Why use Decision Optimization for Data Science Experience
Drive operational efficiency
Decision optimization combines mathematical and artificial intelligence techniques to help make important business decisions that involve multiple decision variables, trade-off possibilities and complex constraints. Integration with IBM® Data Science Experience lets you combine optimization and machine learning techniques with model management and deployment capabilities. It helps optimize complex business decisions to generate significant return on investment across a wide range of industries.
Easily build, deploy models on IBM Data Science Experience
Data science teams can quickly build and evaluate optimization models in a unified, collaborative environment – using advanced analytics to enhance operational applications. It can also help configure and evaluate proof-of-concept applications quickly and scale them to production easily using the deployment capabilities within IBM Data Science Experience.

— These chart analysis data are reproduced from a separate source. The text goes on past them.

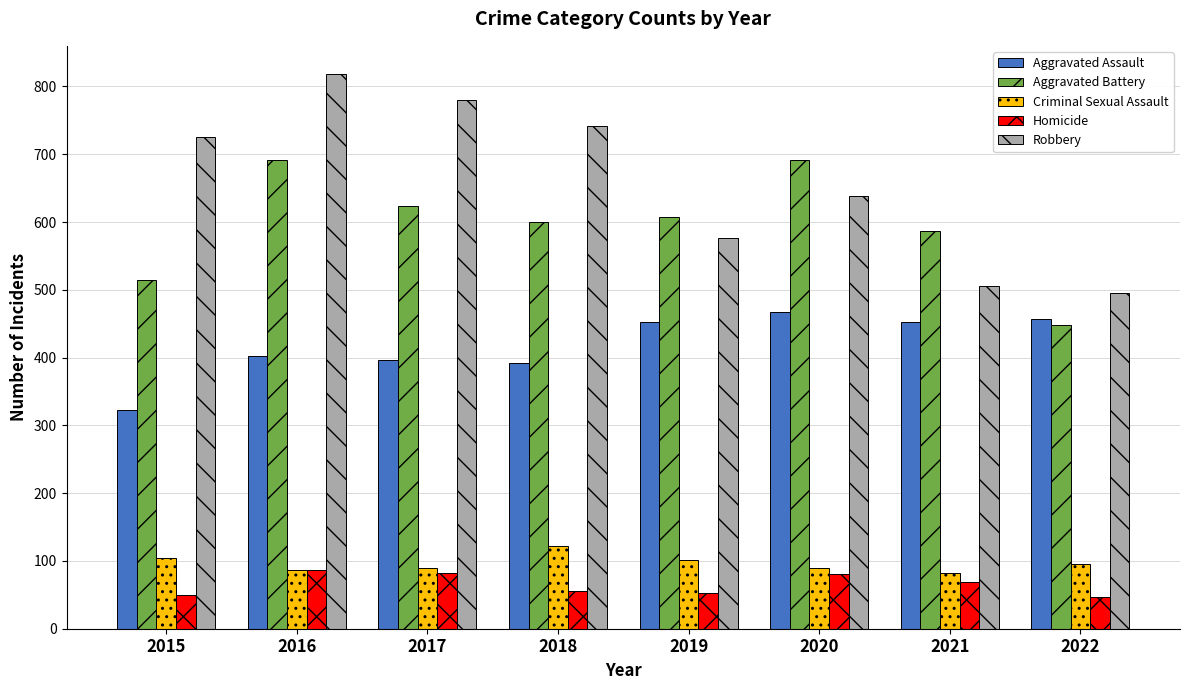

What is the difference between the maximum and second lowest values in the Aggravated Assault series?

76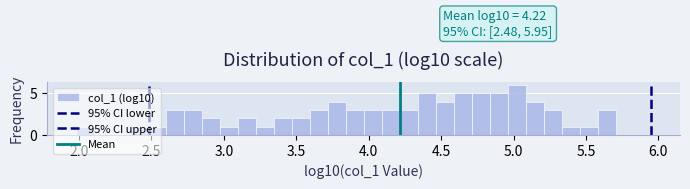

Read against the x-axis, roughly where is the centre of the tallest bar?

5.00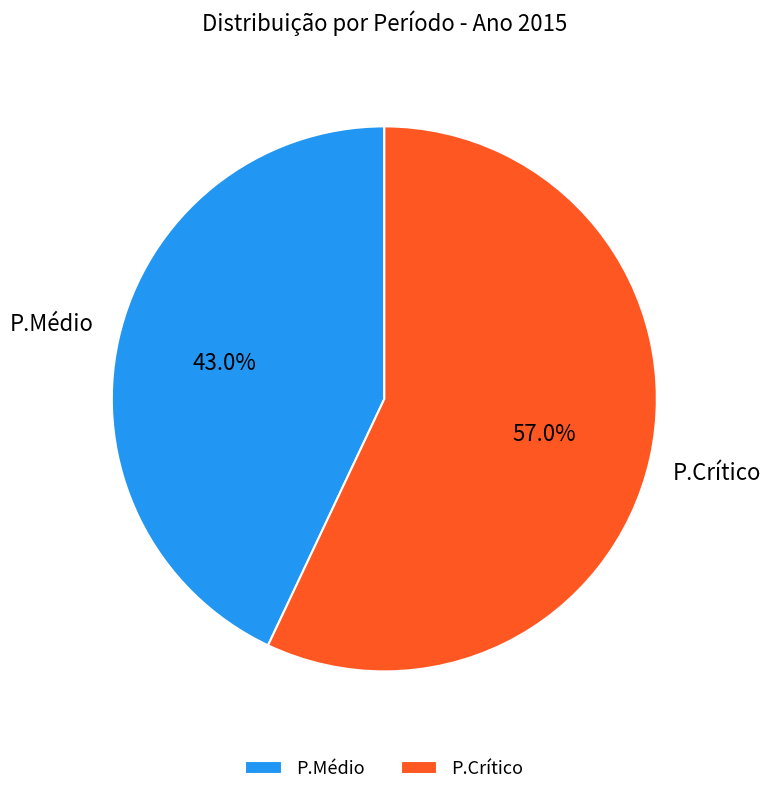

Does P.Médio account for over 50% of the chart?

No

Solve a wide range of decision-making problems
IBM Decision Optimization solutions incorporate highly powerful mathematical programming and constraint programming engines to address all classes of business problems across domains. Take advantage of IBM CPLEX® solvers, which many organizations are using to run their mission-critical decision-making applications. IBM CPLEX solvers can solve large, real-world optimization problems – along with the speed required for today's interactive decision optimization applications.

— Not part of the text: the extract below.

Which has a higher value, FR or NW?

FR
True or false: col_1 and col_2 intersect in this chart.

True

Easily operationalize your projects
IBM Data Science Experience offers data scientists a complete set of the tools drawn from open source and IBM technologies. It gives data science teams access to peer communities, offers scalability and greater security – making the solution highly adaptable to a broad range of applications. Integration of optimization capabilities within Data Science Experience allows teams to quickly scale their proof-of-concept applications and deploy optimization models into production.

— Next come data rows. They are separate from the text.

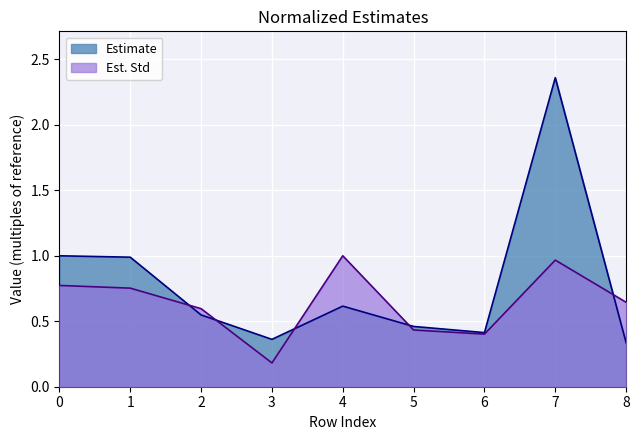

At which category does Est. Std reach its first local valley?

3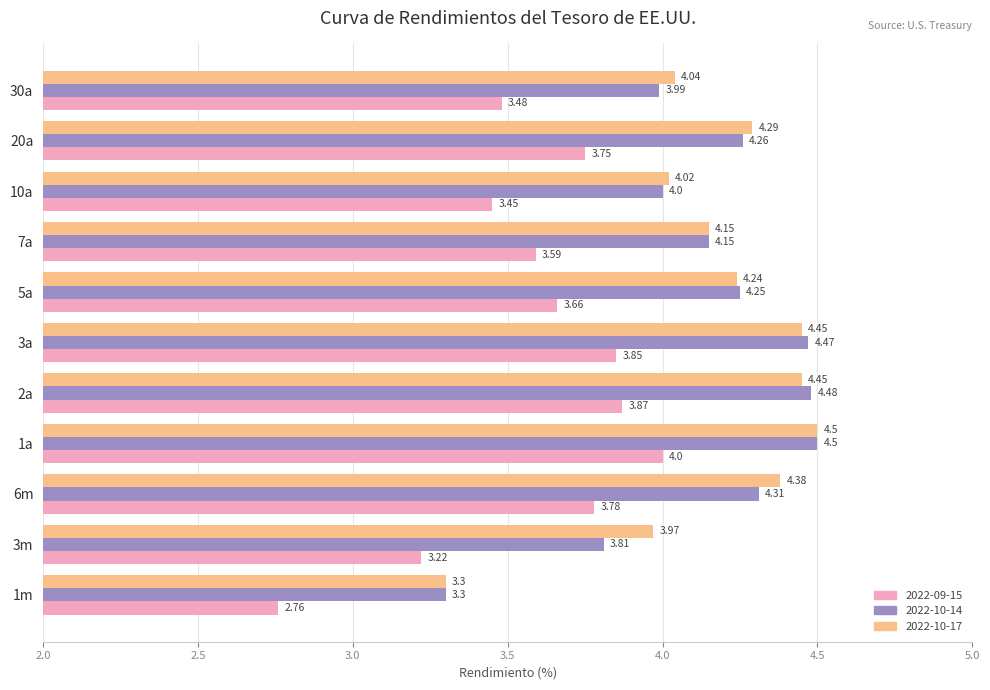

True or false: 2022-10-14 has a value of 1.4 at 20a.

False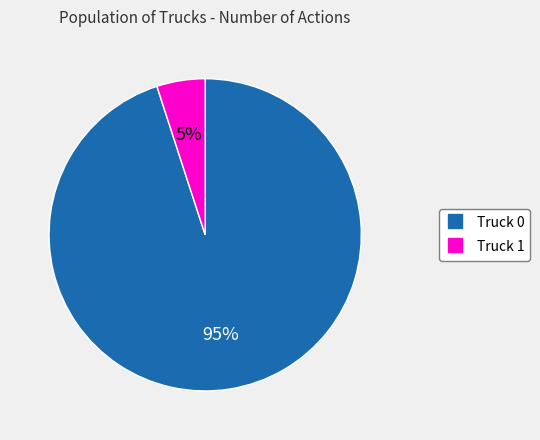

The Truck 1 slice represents 1% of the pie. True or false?

False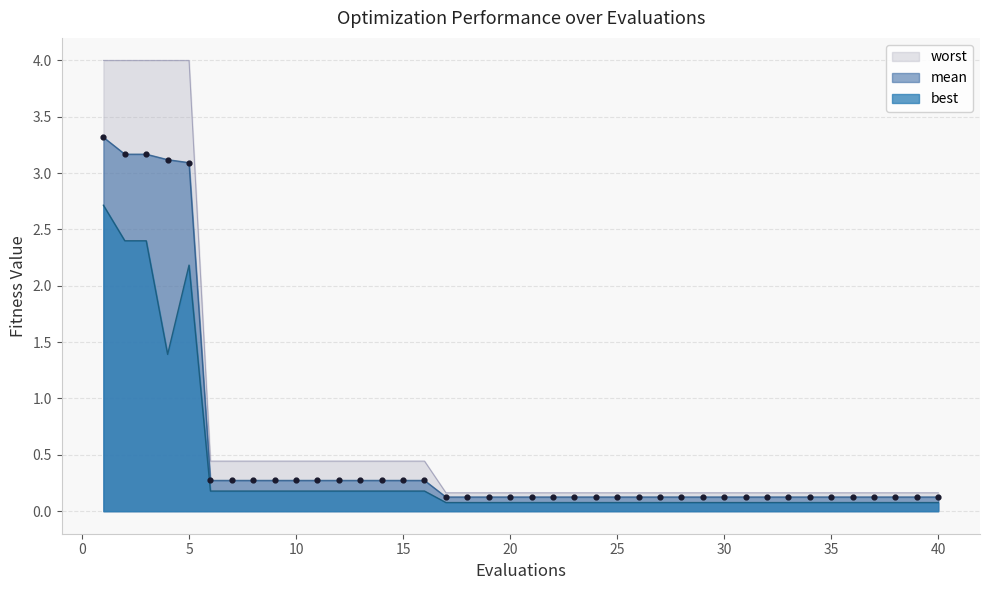

Is the value of best at 20 greater than the value of worst at 5?

No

Work smarter and faster as a team
Easily create optimization models by coding in Python or using the modeling assistant. Share graphical dashboards with business analysts to validate the benefits of the models. Use powerful visualization features to test multiple scenarios. Deploy the validated model and optimization engine as a microservice – which business users can then access from their applications.
Simplify the process of creating optimization models
Benefit from using a wizard to guide you during creation of optimization models around scheduling and resource assignment. The modeling assistant uses natural language interactions to define goals and constraints for the model with no coding required. The modeling assistant starts with data input and analyzes the appropriate constraints for the problem that you are trying to address.